Biggest source of error is accuracy of current measurement over a wide dynamic range of currents. Try measuring a AA battery voltage with your DVM on 500vdc scale. Similar issue with current measurements.

Other issue with small bi-directional currents is DC offset of amplifying op amp from current shunt. At low currents the DC offset makes a significant error in actual current measured. Small current discharge can look like charging and vice-versa. There are chopping-self zero'ing op amps that compensate op amp DC offset. Typical op amp has a 1 to 2 mVdc offset uncertainty. This is amplified by the gain setting of op amp. Output of a 500 amp/50 mV shunt for 1 amp of current is 100 microvolts.

Many cheap BMS's just zero out current registering when current drops below an amp or two to avoid this incorrect tally summation into Columb counter.

Battery monitor must also have a very low frequency low pass averaging filter to remove the 120 Hz ripple current from a 60 Hz sinewave inverter DC current profile. Typically a 1 to 2 Hz low frequency pass average filter is used. A high sampling rate microcontroller with software averaging can also be used to average out the ripple current.

Thanks for the info. I'll be using a INA226 on a 200A/75mV shunt. It has a 2.5 uV shunt measurement resolution (which over this shunt equals +/- 1.5 mA. But that's just the resolution, then you have OP-amp gain errors, ADC errors, offset errors, etc. I would guess it has an accuracy of around +/-40 mA, which for my 24 V system is +/- 1 W, which is more than enough for this application.

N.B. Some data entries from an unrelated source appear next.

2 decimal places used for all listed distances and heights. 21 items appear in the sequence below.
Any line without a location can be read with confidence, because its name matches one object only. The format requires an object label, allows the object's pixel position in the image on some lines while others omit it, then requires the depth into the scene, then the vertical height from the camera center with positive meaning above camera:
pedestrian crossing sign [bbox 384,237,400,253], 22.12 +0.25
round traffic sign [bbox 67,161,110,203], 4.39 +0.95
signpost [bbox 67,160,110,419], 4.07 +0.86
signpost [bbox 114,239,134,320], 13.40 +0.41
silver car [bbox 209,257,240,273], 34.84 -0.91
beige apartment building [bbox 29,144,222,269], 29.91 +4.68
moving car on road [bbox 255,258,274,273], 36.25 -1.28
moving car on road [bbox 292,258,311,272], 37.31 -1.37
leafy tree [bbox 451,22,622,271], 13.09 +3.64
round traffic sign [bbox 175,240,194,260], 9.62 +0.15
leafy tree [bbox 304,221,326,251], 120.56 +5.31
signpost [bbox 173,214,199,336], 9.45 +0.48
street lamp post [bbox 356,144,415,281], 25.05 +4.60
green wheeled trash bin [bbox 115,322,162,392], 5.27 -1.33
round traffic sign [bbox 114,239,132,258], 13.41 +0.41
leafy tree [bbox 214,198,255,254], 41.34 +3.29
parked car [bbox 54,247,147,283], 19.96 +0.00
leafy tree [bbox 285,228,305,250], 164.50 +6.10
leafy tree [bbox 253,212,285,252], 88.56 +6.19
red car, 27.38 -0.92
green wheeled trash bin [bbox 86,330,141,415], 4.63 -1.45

Re a low pass filter: If I skip such a filter, I imagine that the measurements average out over time. Sometime sampled at peaks, sometimes at valleys, etc. My sample rate is 4 Hz.

INA226 data sheet, product information and support | TI.com

TI’s INA226 is a 36V, 16-bit, ultra-precise i2c output current/voltage/power monitor w/alert. Find parameters, ordering and quality information

www.ti.com

 

[RCinFLA]

Re a low pass filter: If I skip such a filter, I imagine that the measurements average out over time. Sometime sampled at peaks, sometimes at valleys, etc. My sample rate is 4 Hz.

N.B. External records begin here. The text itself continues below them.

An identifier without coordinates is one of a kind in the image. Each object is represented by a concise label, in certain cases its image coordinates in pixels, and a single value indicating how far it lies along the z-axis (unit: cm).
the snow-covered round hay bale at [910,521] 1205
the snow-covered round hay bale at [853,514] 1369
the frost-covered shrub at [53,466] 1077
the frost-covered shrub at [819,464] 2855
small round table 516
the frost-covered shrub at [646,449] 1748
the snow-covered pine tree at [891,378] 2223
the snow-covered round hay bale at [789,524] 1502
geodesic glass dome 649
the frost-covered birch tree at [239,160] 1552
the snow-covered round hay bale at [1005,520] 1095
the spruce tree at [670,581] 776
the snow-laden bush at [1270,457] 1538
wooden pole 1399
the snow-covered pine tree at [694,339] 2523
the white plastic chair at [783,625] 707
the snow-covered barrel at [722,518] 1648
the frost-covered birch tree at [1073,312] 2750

INA226 allows you to set the internal high sampling conversion rate with sample averaging. You need some input R-C analog filtering to avoid transients from corrupting sigma-delta ADC conversions.

You should select CT rate and averaging close to integers of 120 Hz period using the averaging to attenuate the 120 Hz ripple current.

 

[BjornM]

INA226 allows you to set the internal high sampling conversion rate with sample averaging. You need some input R-C analog filtering to avoid transients from corrupting sigma-delta ADC conversions.

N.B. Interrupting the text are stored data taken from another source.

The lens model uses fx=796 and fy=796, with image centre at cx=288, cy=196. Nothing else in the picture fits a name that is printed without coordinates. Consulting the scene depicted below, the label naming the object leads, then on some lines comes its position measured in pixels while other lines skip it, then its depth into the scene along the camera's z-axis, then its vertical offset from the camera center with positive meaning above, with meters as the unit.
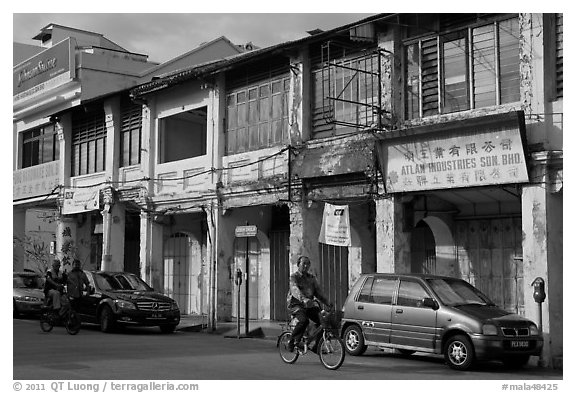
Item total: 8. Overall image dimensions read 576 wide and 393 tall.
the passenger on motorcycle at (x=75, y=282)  20.33 -0.79
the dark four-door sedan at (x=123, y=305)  20.08 -1.39
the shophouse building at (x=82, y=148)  27.06 +3.83
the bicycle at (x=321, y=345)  12.99 -1.57
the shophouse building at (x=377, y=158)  15.18 +2.16
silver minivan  13.37 -1.27
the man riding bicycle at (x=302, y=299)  13.52 -0.84
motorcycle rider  19.80 -0.93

You should select CT rate and averaging close to integers of 120 Hz period using the averaging to attenuate the 120 Hz ripple current.

The sample rate is around 500 kHz, so I wouldn't worry about the effects of 120 Hz ripple currents. On the datasheet of INA226, section "7.4.2 Filtering and Input Considerations", they do indeed recommend a low pass input filter, but for a cut off frequency of around 10 kHz. This would reject noise/signals close to the sample rate to improve sampling accuracy.